◆ EXCERPT
+ + + + +
WHO hails gains against once ‘neglected’ tropical diseases

A Bolivian boy, suffering from dengue fever, lies at a hospital in the Plan 3000 district, on the outskirts of Santa Cruz, February 27, 2009.

What you need to know:

  • A full 1.6 billion people remain affected by NTDs — more than 500 million of them children — but that number is down from more than two billion in 2010, WHO said.
  • Great strides have been made to rein in some of the worst ailments, including Dracunculiasis, a crippling parasitic condition caused by the flesh-burrowing guinea worm.

GENEVA

The World Health Organisation on Wednesday hailed “unprecedented progress” in the fight against 18 neglected tropical diseases — including dengue fever and sleeping sickness — which kill 170,000 people and disable millions each year.

The UN’s health agency, pharmaceutical companies and civil society groups led by the Bill and Melinda Gates Foundation have been waging a protracted effort to eradicate the group of highly treatable diseases, which had previously received scant attention and resources.

“It’s really a story of wonderful progress,” the billionaire Microsoft founder Bill Gates said in Geneva. “A lot of pieces have come together.”
+ + + + +
◆ DATA UNDER STUDY

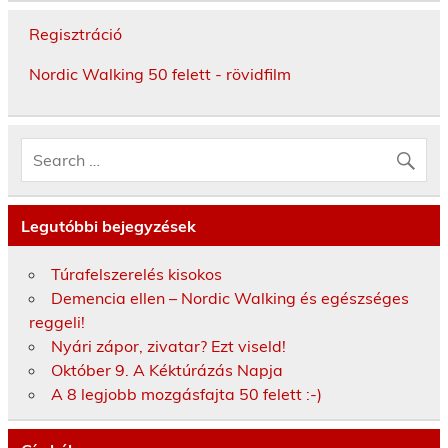
Regisztráció
Nordic Walking 50 felett - rövidfilm
Legutóbbi bejegyzések
Túrafelszerelés kisokos
Demencia ellen – Nordic Walking és egészséges
reggeli!
Nyári zápor, zivatar? Ezt viseld!
Október 9. A Kéktúrázás Napja
A 8 legjobb mozgásfajta 50 felett :-)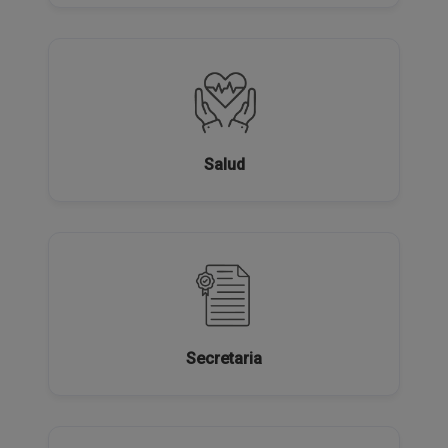
Salud
Secretaria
+ + + + +
◆ TASK 1
Please retype everything in the article on neglected tropical diseases from "What you need" down to "millions each year.".
◆ TASK 2
According to the article on neglected tropical diseases, how many people do the 18 diseases kill each year?
Rely only on the article on neglected tropical diseases, not on the records.

◆ WRITTEN RESPONSE 1
What you need to know:

  • A full 1.6 billion people remain affected by NTDs — more than 500 million of them children — but that number is down from more than two billion in 2010, WHO said.
  • Great strides have been made to rein in some of the worst ailments, including Dracunculiasis, a crippling parasitic condition caused by the flesh-burrowing guinea worm.

GENEVA

The World Health Organisation on Wednesday hailed “unprecedented progress” in the fight against 18 neglected tropical diseases — including dengue fever and sleeping sickness — which kill 170,000 people and disable millions each year.

◆ WRITTEN RESPONSE 2
170,000 people.